The anti-CD45 CAR-Ts remained primed to fight cancer for the long term, too. When the surviving mice were again engrafted with leukemia cells three months after the initial dose, they remained tumor-free.
“This suggested that the [epitope-edited anti-CD45 CAR-T cells] could persist and maintain anti-leukemia activity with long-term immunosurveillance,” the researchers wrote in the paper.
To show that the anti-CD45 CAR-Ts could also work against other types of blood cancers, the researchers cultured them with B-cell lymphoma, AML and T-cell acute lymphoblastic leukemia cells. For comparison, they cultured the cancer cells with anti-CD33 or anti-CD19 CAR-Ts as well. The scientists found that while these CAR-Ts could only target cancer cells with their specific lineage, the anti-CD45 CAR-Ts worked against all of them.

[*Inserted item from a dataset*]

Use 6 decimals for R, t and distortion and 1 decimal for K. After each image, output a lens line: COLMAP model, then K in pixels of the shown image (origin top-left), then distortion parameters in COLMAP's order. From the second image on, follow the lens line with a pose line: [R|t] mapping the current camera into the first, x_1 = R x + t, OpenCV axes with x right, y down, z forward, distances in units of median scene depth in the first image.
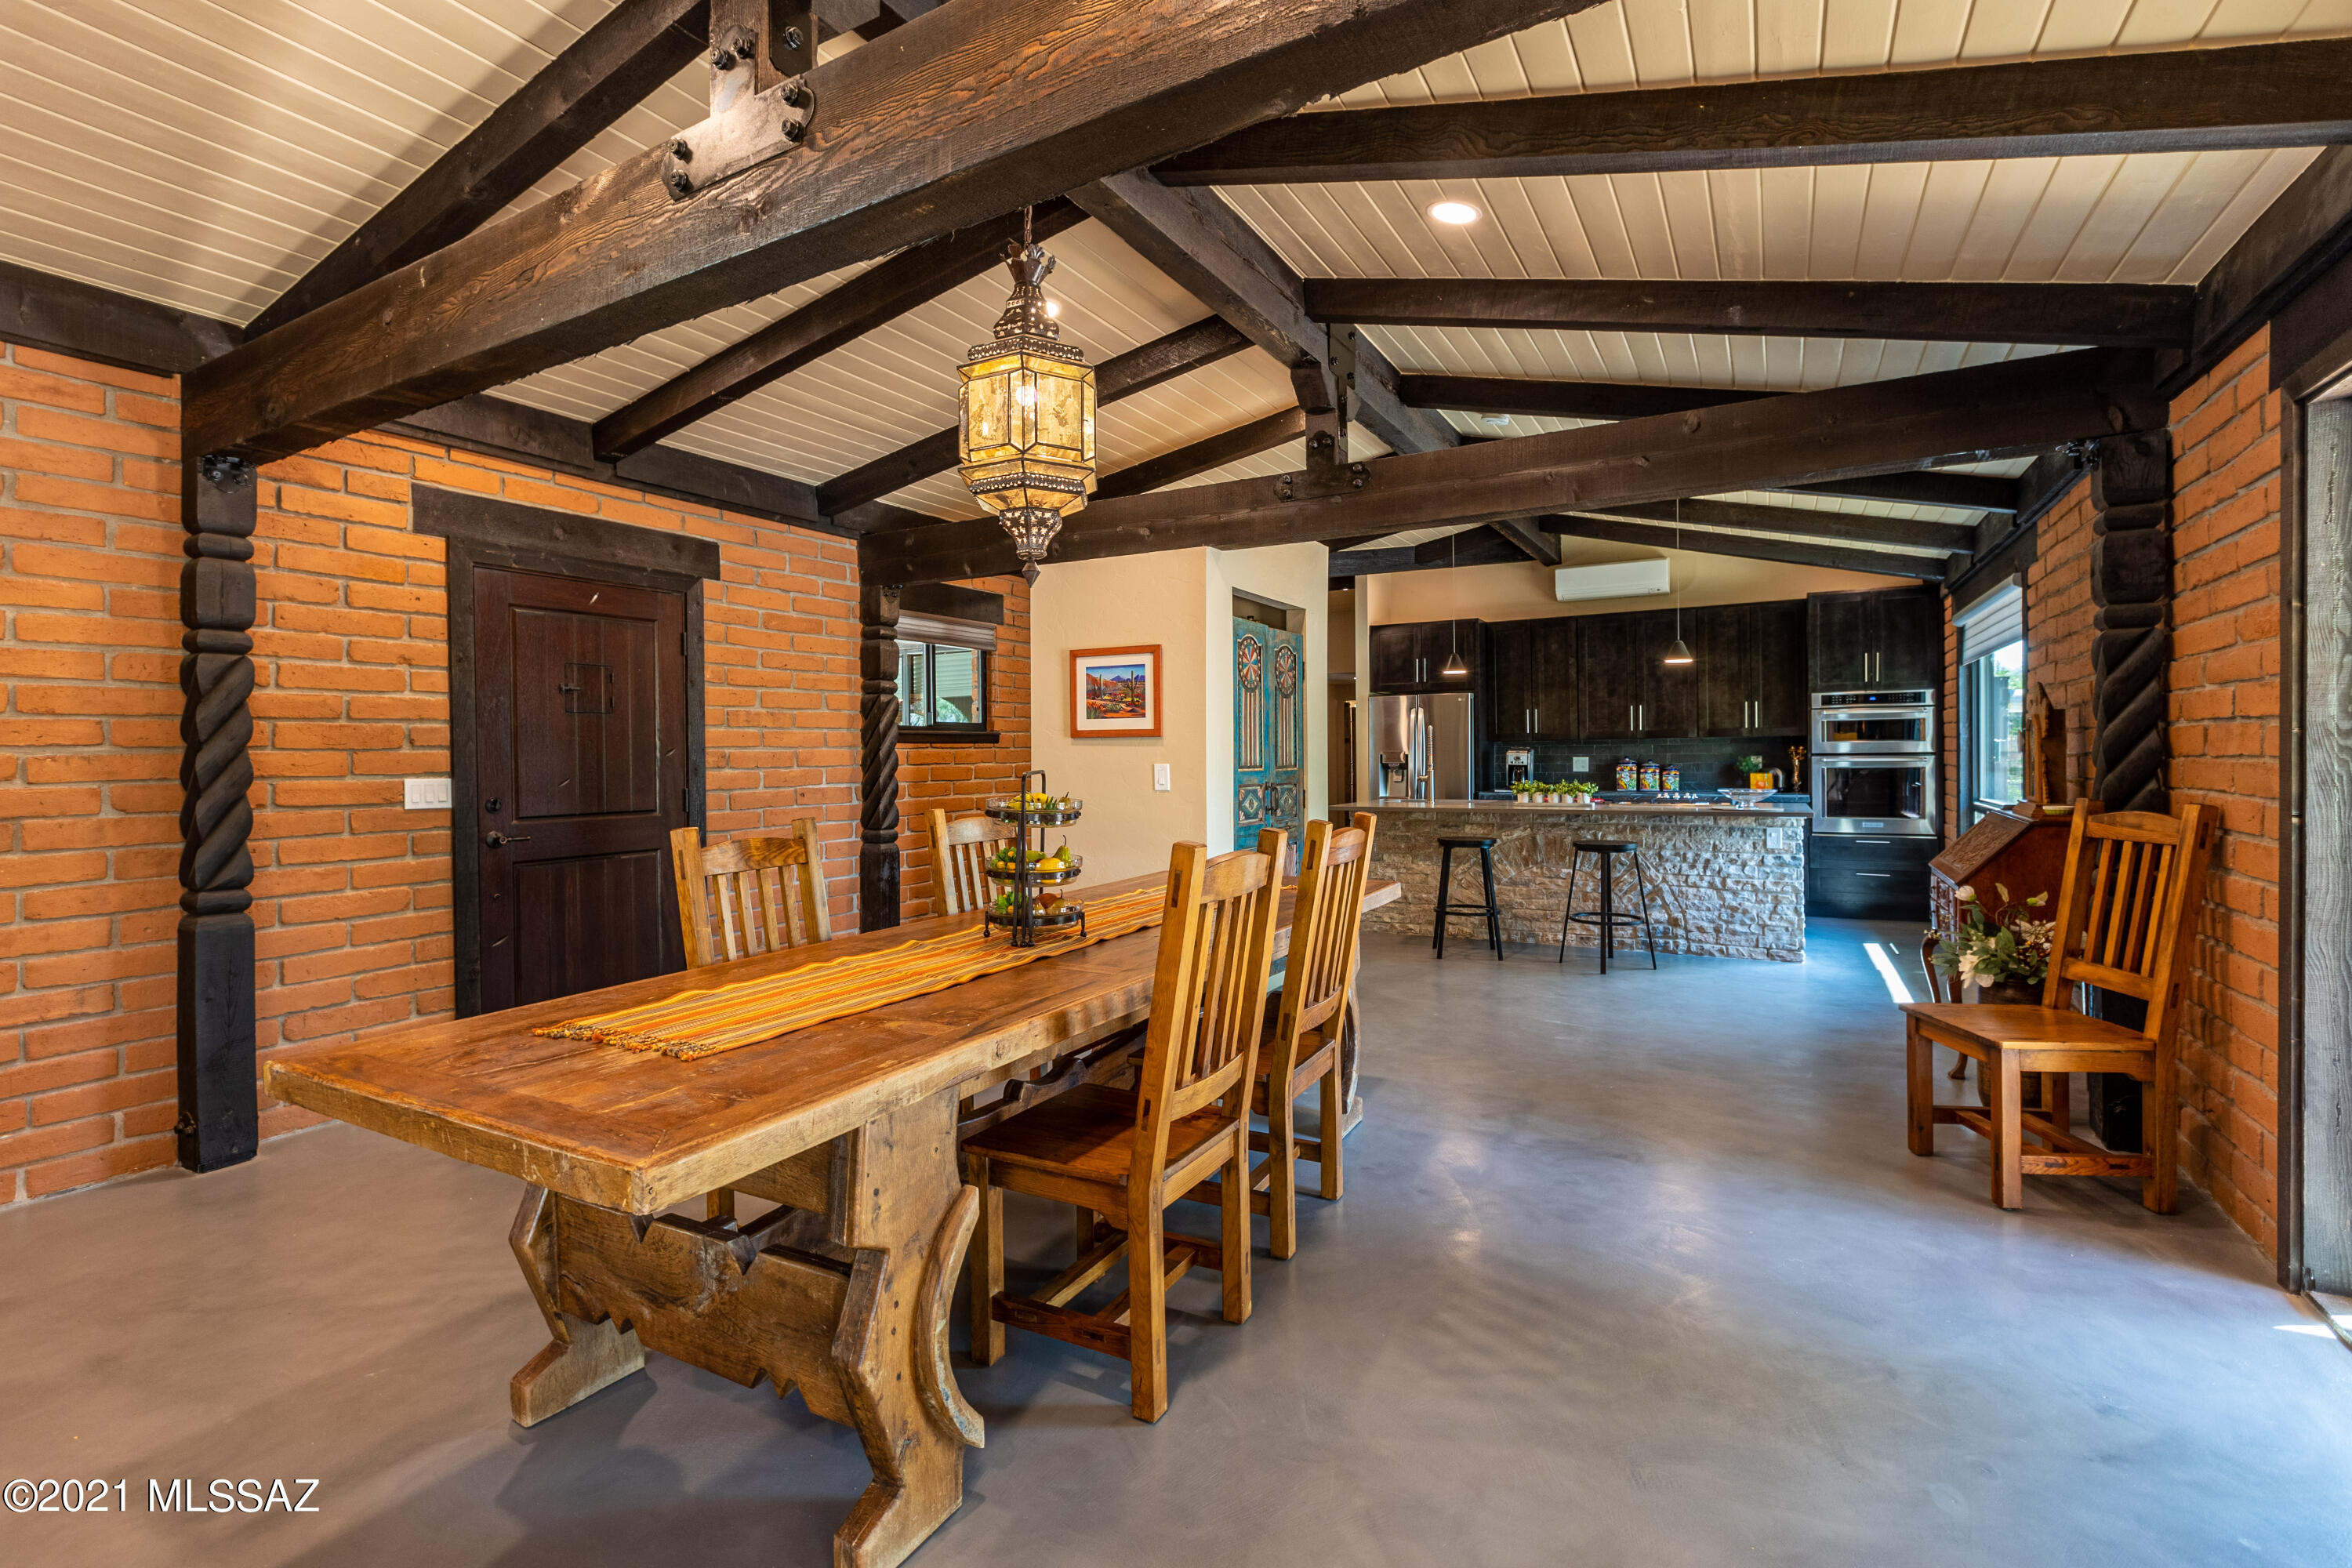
lens RADIAL K [[1050.4, 0, 1177.8], [0, 1050.4, 759.3], [0, 0, 1]] dist [0.002790, 0.000174]
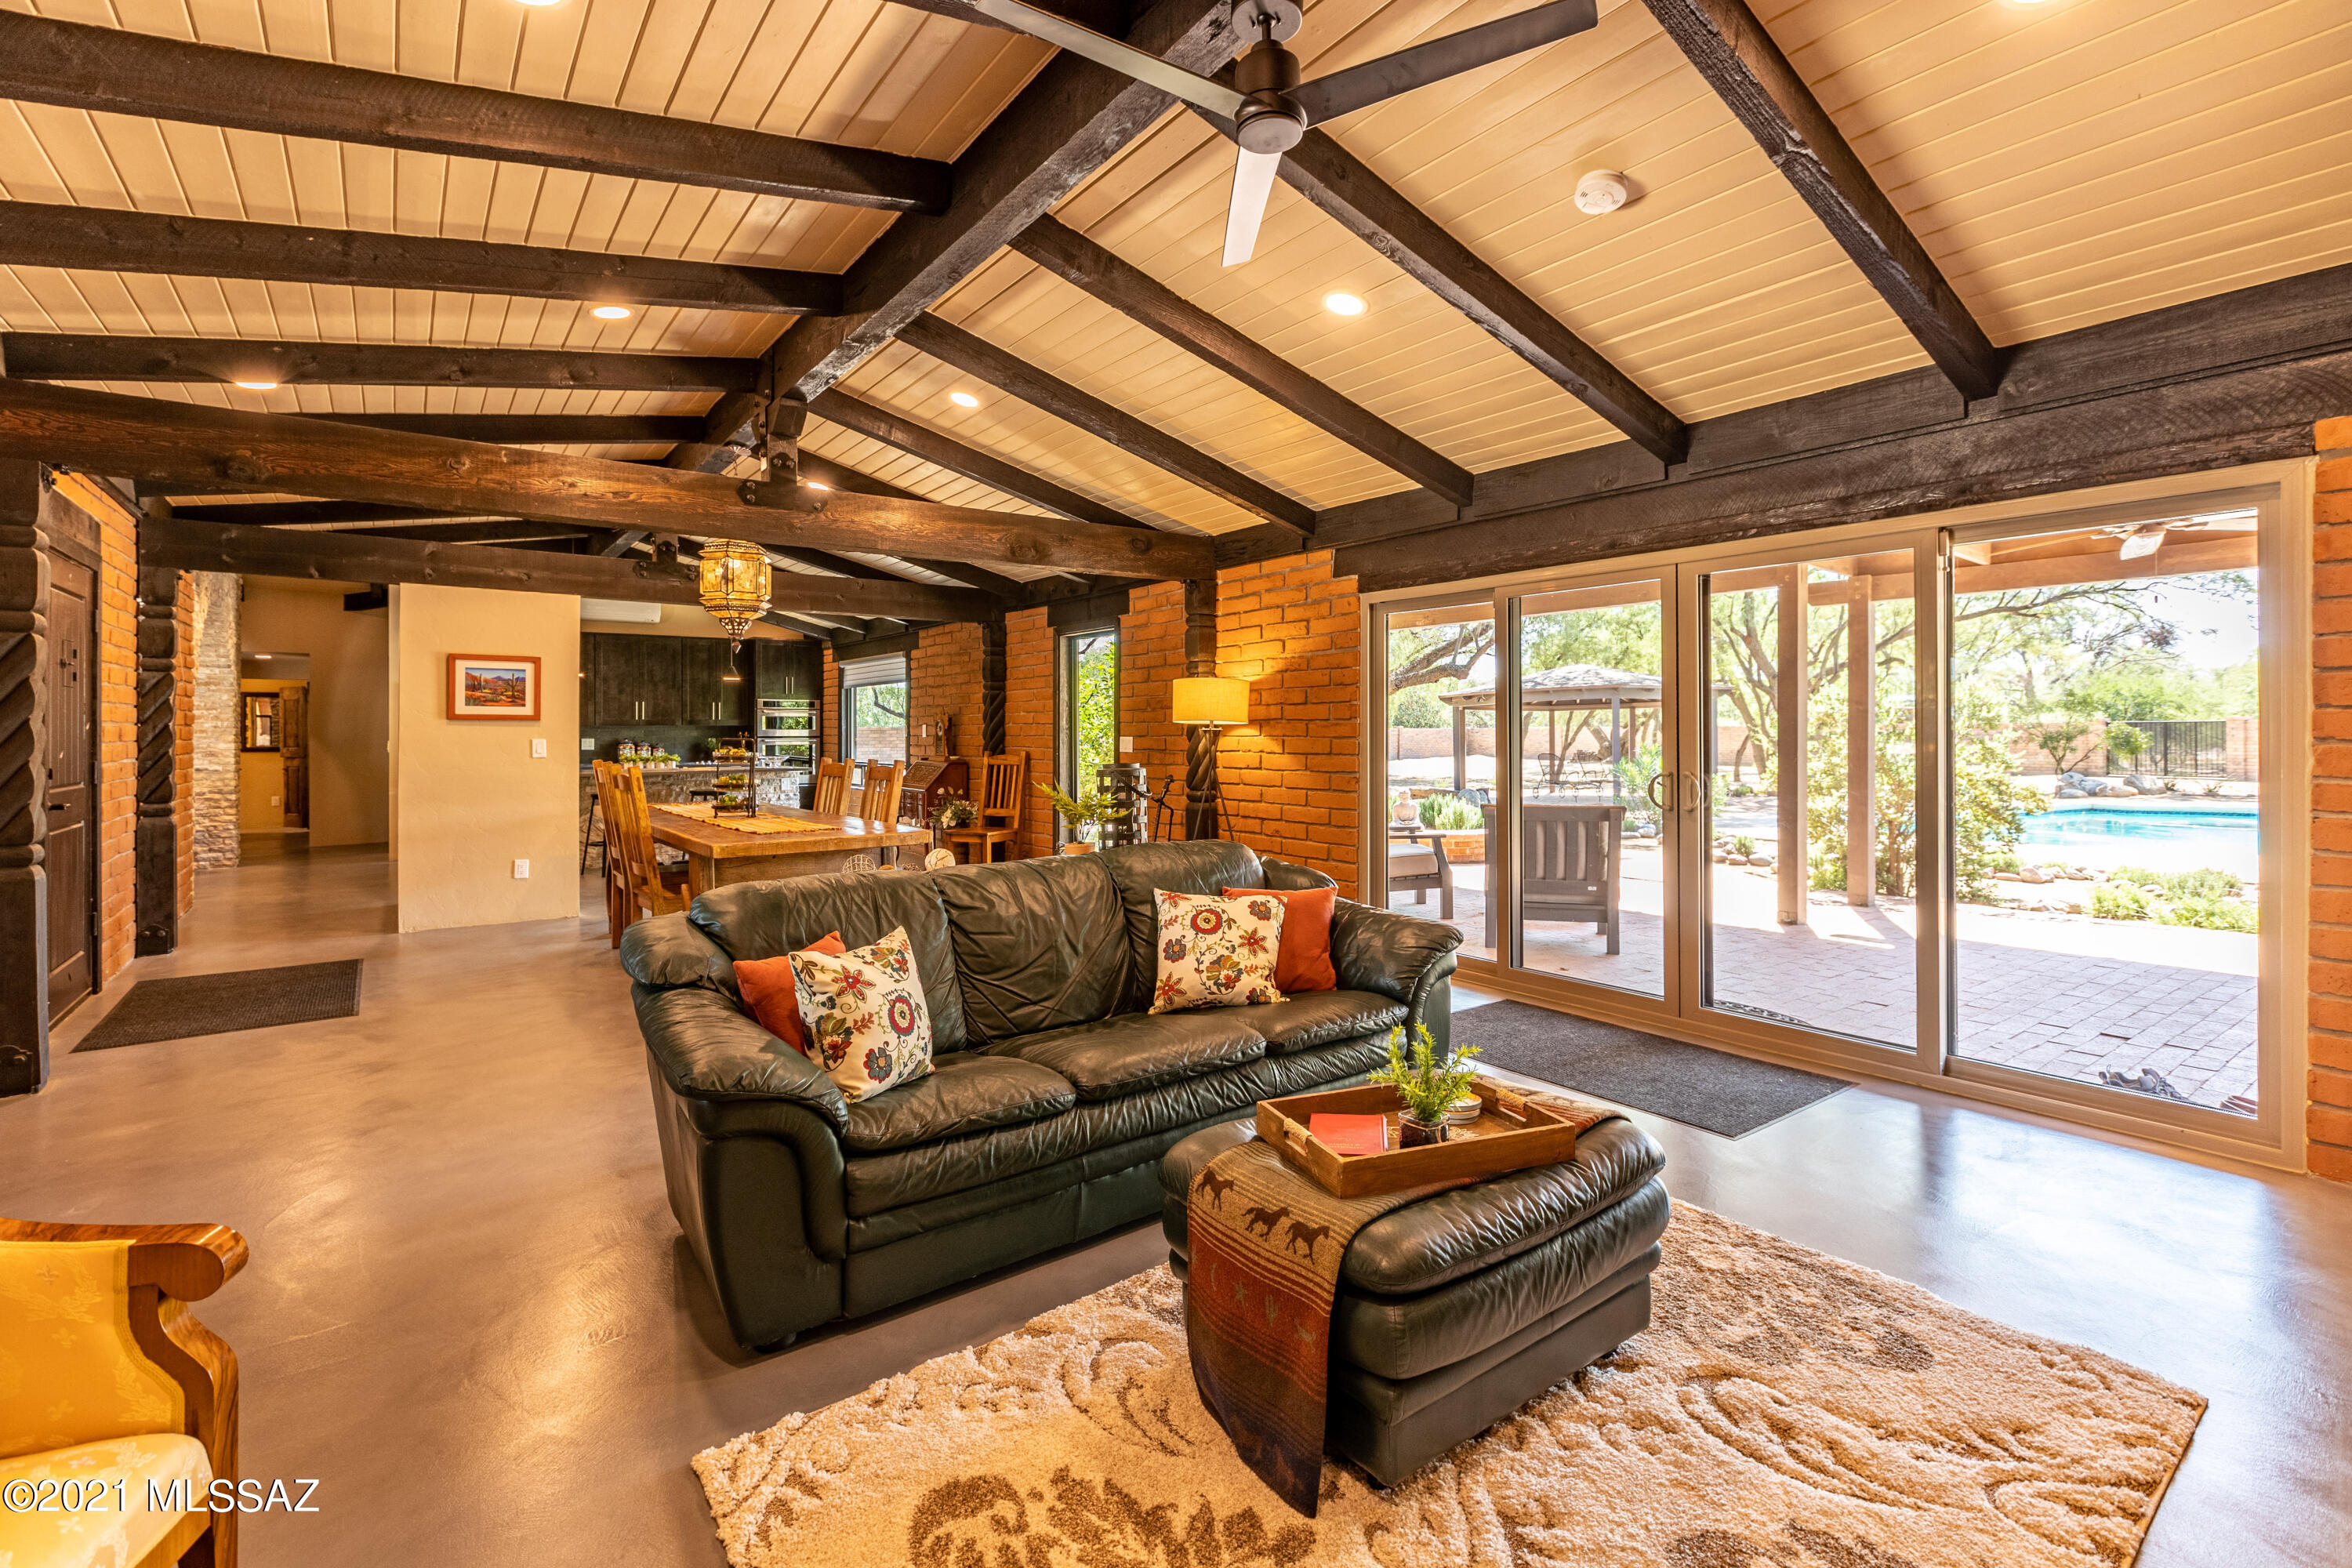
lens RADIAL K [[1057.9, 0, 1173.9], [0, 1057.9, 727.2], [0, 0, 1]] dist [0.005656, 0.000328]
pose [[0.405911, 0.013450, 0.913814, -0.727953], [0.003407, 0.999862, -0.016230, 0.010646], [-0.913906, 0.009702, 0.405809, -0.287477]]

Next, the team looked at whether the epitope-edited blood stem cells would be both functional and protected from anti-CD45 CAR-Ts. After finding that they were capable of proliferating both in the lab and in mice, they engrafted another set of mice with either the edited stem cells or unedited stem cells, then followed up with a dose of the anti-CD45 CAR-Ts. The edited blood stem cells survived, while the unedited ones were eliminated by the CAR-Ts.
Finally, the team put it all together. They engrafted either edited or unedited blood stem cells in mice, injected them with AML cells, and treated them with the anti-CD45 CAR-Ts. Mice with the unedited blood stem cells quickly developed leukopenia, or a condition where the body doesn’t have enough immune cells; the mice with the edited stem cells did not. Meanwhile, the treatment killed off the cancerous cells and improved survival in both groups.
The results come with a few caveats, namely due to the nature of the models. For instance, because the amino acid sequences in the edited epitope differ between mice and humans, testing in nonhuman primates will be necessary to know whether epitope editing affects the function of the infused blood stem cells, the scientists noted in the paper.
“Ultimately, the safety and efficacy of this approach needs to be tested in human clinical trials,” they wrote. To this end, the team is currently conducting additional studies in preparation to request FDA permission to get their program into the clinic.